Adjusting To New Glasses

A part of life is doing new things and every time we try something new or bring something new into our lives, there is an adjustment period in order to get physically and mentally used to whatever new thing that is.

If you only recently discovered that you need to wear eye glasses or you have just been informed that your prescription has changed to a higher or lower one, this is a perfect example of a time when you will require an adjustment period.

Adjusting to new glasses is not an easy thing for anyone to do. If you have never worn them before, there may be an emotional or mental toll on your self-esteem or body image. You may have the feeling that you are no longer attractive with these things on your face. The first time you look in the mirror to check out your new look, you may feel disgusted or like you don’t want to leave the house with them on.

Unfortunately, if the doctor says you need to wear them, it is in your best interest to wear them. The initial period of hating the way you look if most likely all in your head. You are not used to seeing yourself with glasses and you may still be stuck with the old stigma that eyeglasses are nerdy or unattractive. These days, wearing glasses is considered stylish and there are literally thousands of colors, shapes, sizes and designs available to suit every face shape and every individual style preference. Once you wear them for a few weeks or perhaps even only a few days, you will get used to them and realize that they actually look good on you. In order to get a pair that looks best on you, make sure to take a trusted friend to the shop with you when you purchase your new glasses and ask for assistance from trained staff who know how to find the right glasses for your face shape and size.

Whether you are new to wearing glasses or you are about to wear glasses for the first time, your prescription may cause some real physical discomfort for the first little while because your eyes need to adjust to having the new glasses on. The higher the prescription or the bigger the jump from one prescription to another, the more likely you will experience these uncomfortable side effects.
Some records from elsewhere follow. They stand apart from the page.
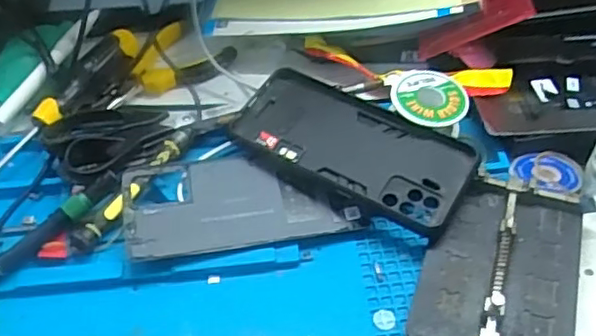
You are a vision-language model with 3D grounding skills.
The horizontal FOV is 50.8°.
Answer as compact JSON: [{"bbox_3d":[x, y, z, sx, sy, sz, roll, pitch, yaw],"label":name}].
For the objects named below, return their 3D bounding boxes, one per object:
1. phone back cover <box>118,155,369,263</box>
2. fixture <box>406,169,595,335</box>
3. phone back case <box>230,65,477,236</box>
[{"bbox_3d":[-0.038,0.021,0.413,0.147,0.004,0.069,-7,53,-10],"label":"phone back cover"},{"bbox_3d":[0.121,0.058,0.372,0.088,0.021,0.127,13,50,14],"label":"fixture"},{"bbox_3d":[0.037,-0.017,0.431,0.160,0.013,0.080,25,59,18],"label":"phone back case"}]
Some of these physical issues may include:

  • Headaches
  • Squinting
  • Blurry vision
  • Sensitivity to natural or artificial light
  • A feeling of something foreign on your face, particularly is you are new to wearing glasses. This feeling may feel like a stinging sensation, a heavy feeling or slight pain at the point where the nose bridge rests.

These physical symptoms usually only last a few days or in extreme cases, like the introduction of a very strong prescription, a few weeks. If the symptoms worsen or don’t go away over time, it is important to see the eye doctor to ensure that you are wearing the proper prescription and that there isn’t any other underlying issue with your eye health.

Some ways to reduce these symptoms include taking breaks from computer and television screens, keeping a safe distance from screens, reducing or dimming lights, wearing sunglasses in the sun, taking naps or resting the eyes throughout the day and avoiding driving at night or doing activities that require more eye strain until the symptoms subside.

Once the emotional and physical symptoms that come with adjusting to new glasses go away, you will love your new look and feel great when you can read and see things better than you ever could before.